Hm. That's an interesting question. It's a funny way of looking at the data that I had not foreseen. I guess this should indeed work. Take into account that if (for example) A1_TF1 upregulates B1_TF1, and if A1_TF1 eventually stops being expressed, and B1_TF1 as well, then over the whole history of the cell A1_TF1 will have resulted in a lot of B1_TF1 even though neither A1_TF1 or B1_TF1 are expressed anymore.

Cool idea! What are you planning on doing with it?
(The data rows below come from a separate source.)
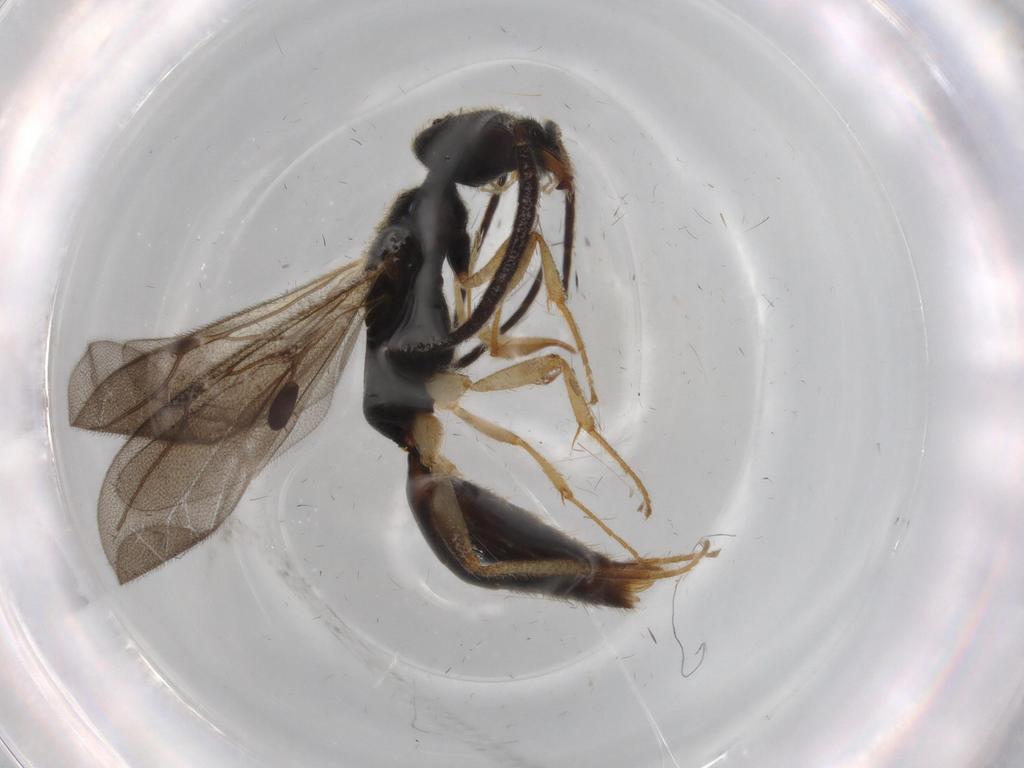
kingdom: Animalia
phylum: Arthropoda
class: Insecta
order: Hymenoptera
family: Bethylidae
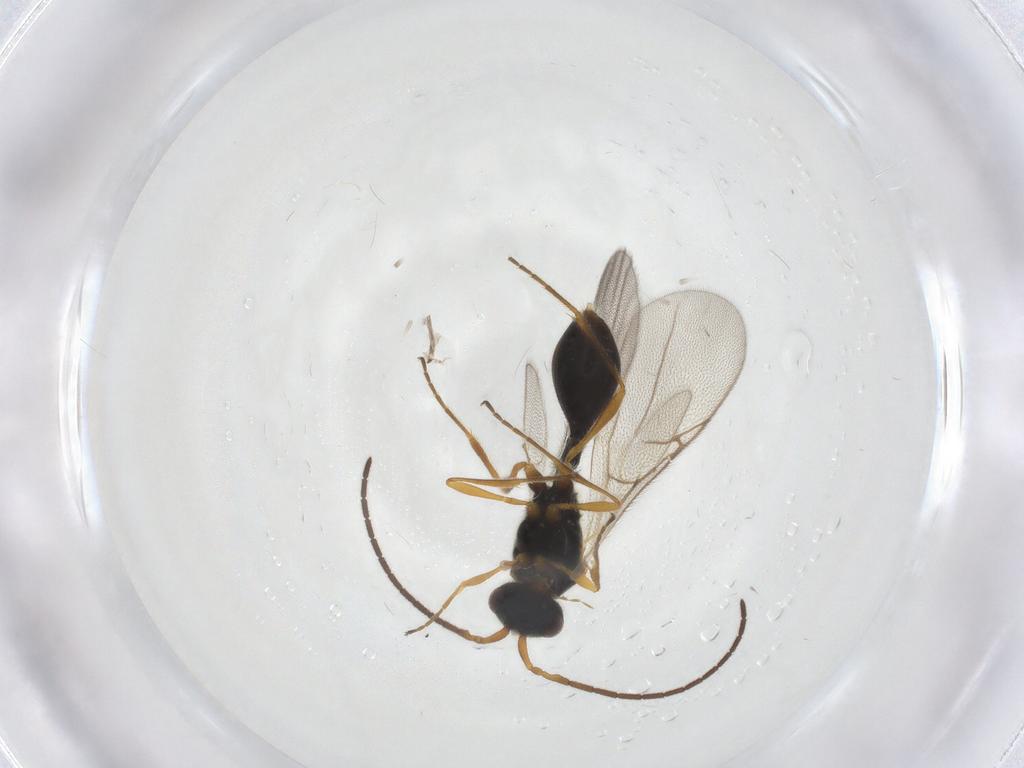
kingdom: Animalia
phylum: Arthropoda
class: Insecta
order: Hymenoptera
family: Diapriidae
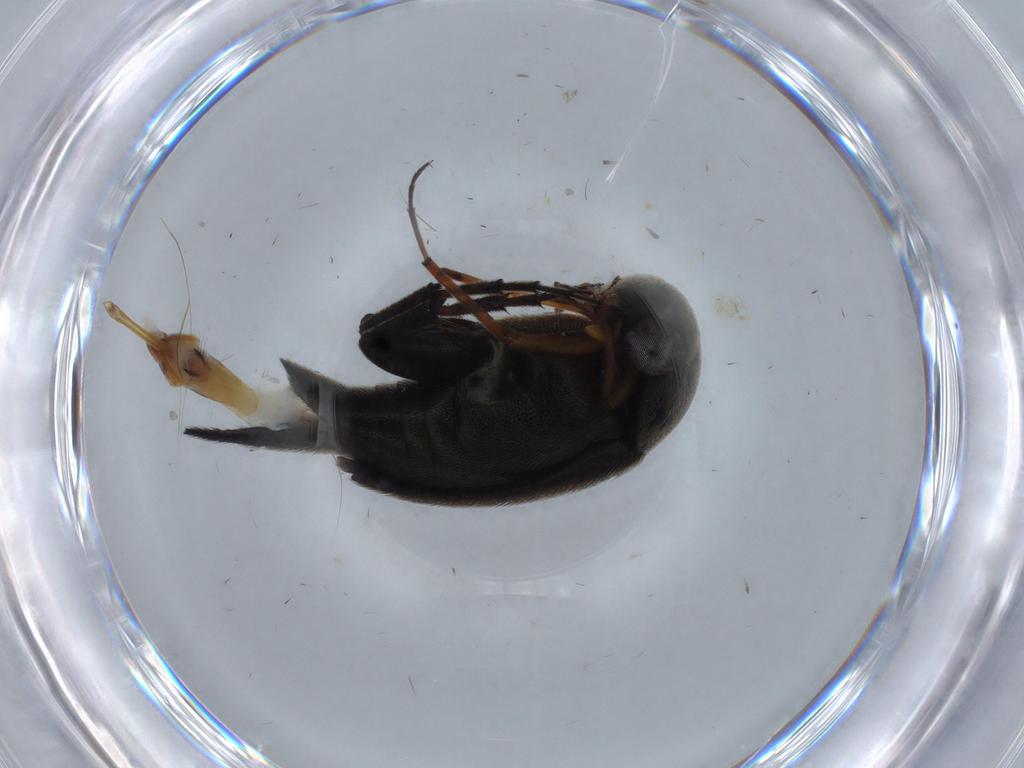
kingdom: Animalia
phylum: Arthropoda
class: Insecta
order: Coleoptera
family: Mordellidae
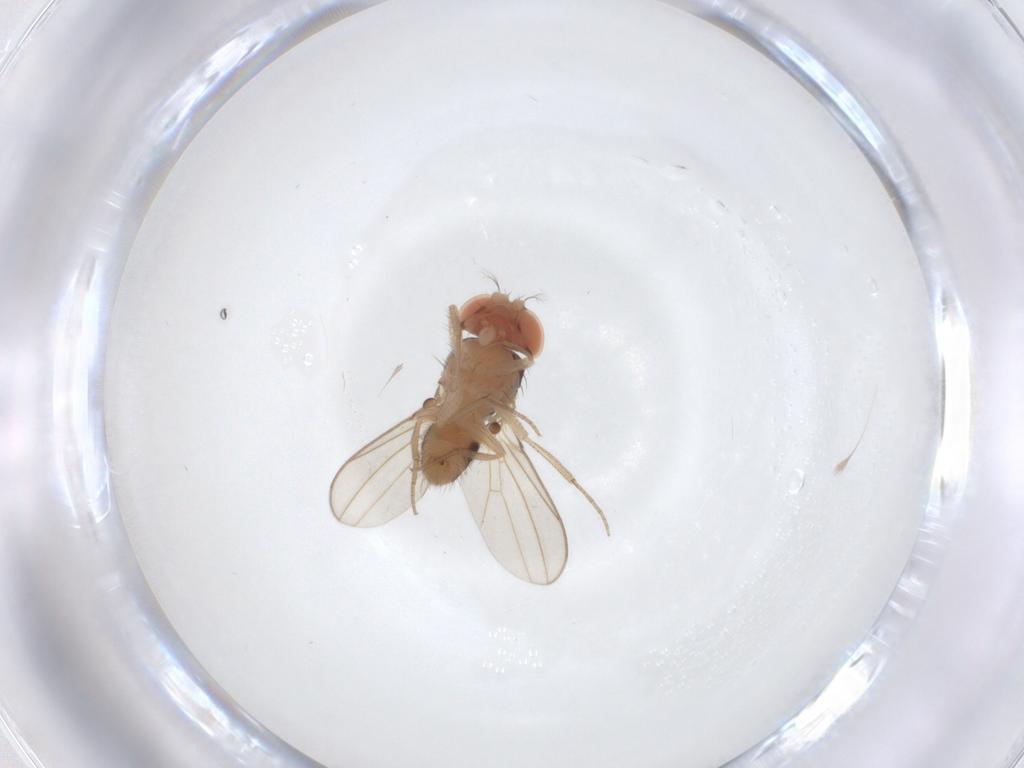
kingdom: Animalia
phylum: Arthropoda
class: Insecta
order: Diptera
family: Drosophilidae
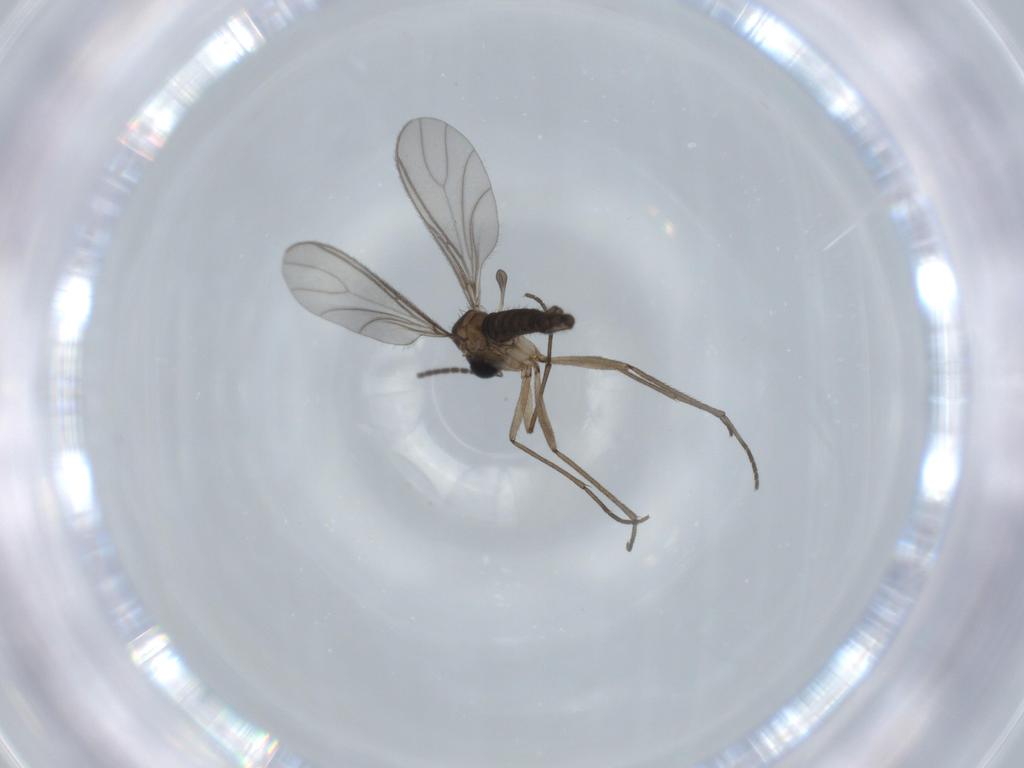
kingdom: Animalia
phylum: Arthropoda
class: Insecta
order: Diptera
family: Sciaridae
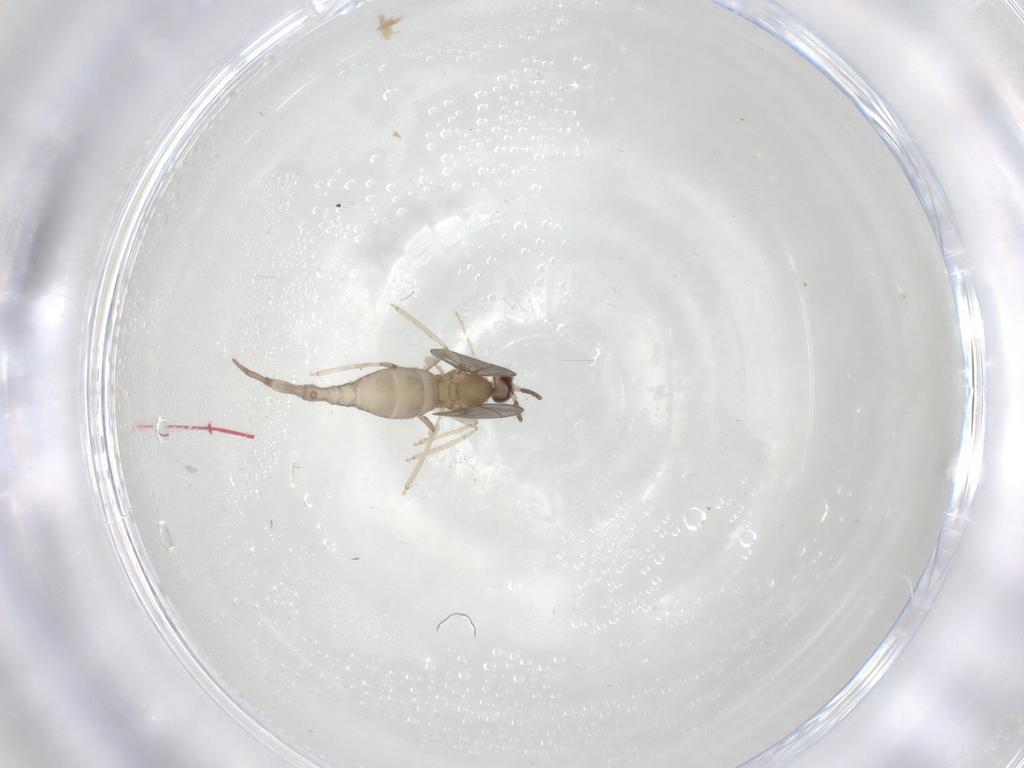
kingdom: Animalia
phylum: Arthropoda
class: Insecta
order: Diptera
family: Cecidomyiidae
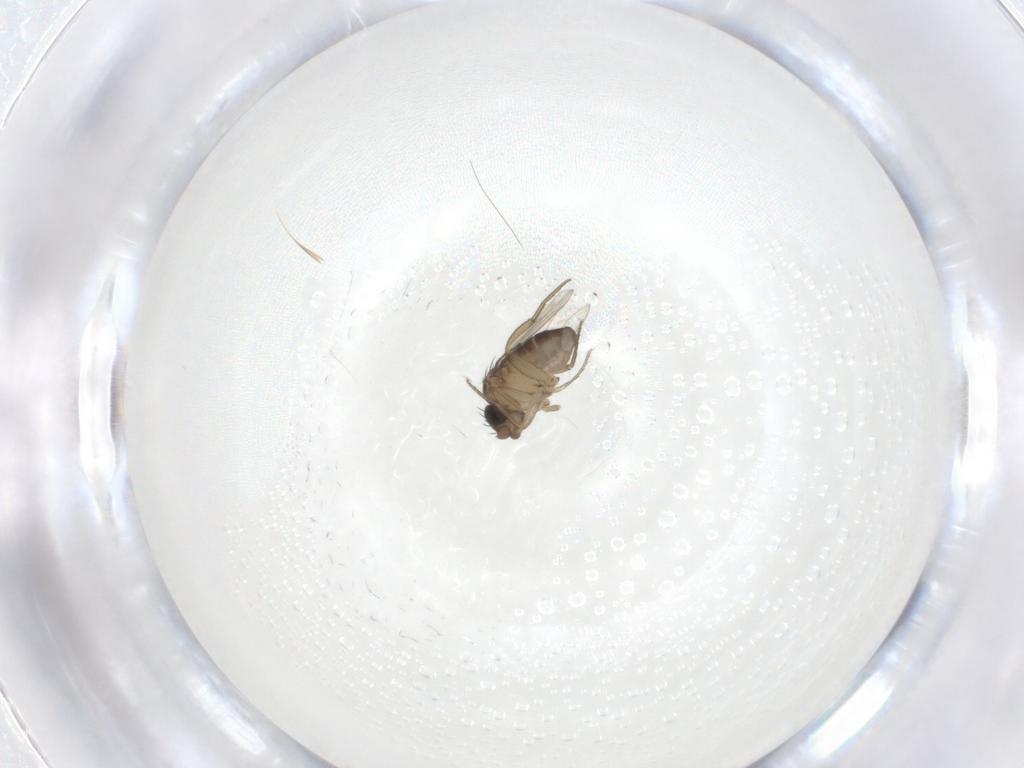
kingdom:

If this makes it easier to look at, given a simulated dataset (small_linear in my case), this would be sample R code to achieve this:

Since you posted this quite a while back, your code doesn't work anymore on my current installation of dyngen :(

I tried to interpret your code. Does this produce the result that you expect?

Expand code

```r library(tidyverse) library(dyngen) # generate a dataset backbone <- backbone_linear_simple() model <- initialise_model( backbone = backbone, num_tfs = 10, num_targets = 10, num_hks = 10, download_cache_dir = "~/.cache/dyngen", num_cores = 8, simulation_params = simulation_default( census_interval = 1, compute_cellwise_grn = TRUE ) ) %>% generate_tf_network() %>% generate_feature_network() %>% generate_kinetics() %>% generate_gold_standard() %>% generate_cells() %>% generate_experiment() # only look at TFs feature_info <- model$feature_info tf_info <- feature_info %>% filter(is_tf) # retain only the interactions between TFs feature_network <- model$feature_network %>% mutate(name = paste0(from, "->", to)) tf_network <- feature_network %>% filter(to %in% tf_info$feature_id) # fetch cellwise grn cellwise_grn <- model$experiment$cellwise_grn # this should be true assertthat::assert_that(all(colnames(cellwise_grn) == feature_network$name)) # retain only the interactions between TFs cellwise_grn_filtered <- cellwise_grn[, tf_network$name] # calculate TF activity in each cell trafo <- reshape2::acast(tf_network %>% mutate(value = 1), name~from, value.var = "value", fill = 0) %>% dynutils::expand_matrix(rownames = tf_network$name, colnames = tf_info$feature_id) assertthat::assert_that(all(colnames(cellwise_grn_filtered) == rownames(trafo))) R <- abs(cellwise_grn_filtered) %*% trafo R[1:5,] ``` Returns: ``` > R[1:5,] 5 x 10 Matrix of class "dgeMatrix" M1_TF1 M2_TF1 M2_TF2 M3_TF1 M3_TF2 M3_TF3 M4_TF1 M5_TF1 M5_TF2 M5_TF3 cell1 1.852856 0.2507472 0.1464237 0.09954539 0 0.02314177 0.57480947 0 0 0 cell2 1.870044 0.3174448 0.3349856 0.36279096 0 0.14165272 0.06419336 0 0 0 cell3 1.880757 0.4781971 1.0549135 0.23378798 0 0.13312466 0.08439904 0 0 0 cell4 1.900759 0.4253304 0.7792275 0.26639360 0 0.13186285 0.04116135 0 0 0 cell5 1.898433 0.2954491 0.2720817 0.26360398 0 0.16543618 0.12319928 0 0 0 ```

The code above will not make a distinction between activating and repressing activity, because otherwise (removing the abs(...) around cellwise_grn_filtered), if M1_TF1 upregulates one gene and downregulates another, these values will cancel each other out in R.

Kind regards, Robrecht

[koenvandenberge]

Hi Robrecht,

No worries, I completely understand. Your answer and accompanying code has provided exactly what I needed, thanks a lot for taking the time to do this! I will send an e-mail regarding how we are planning to use it.

Best, Koen

[rcannood]

I believe this issue to be solved, closing this issue.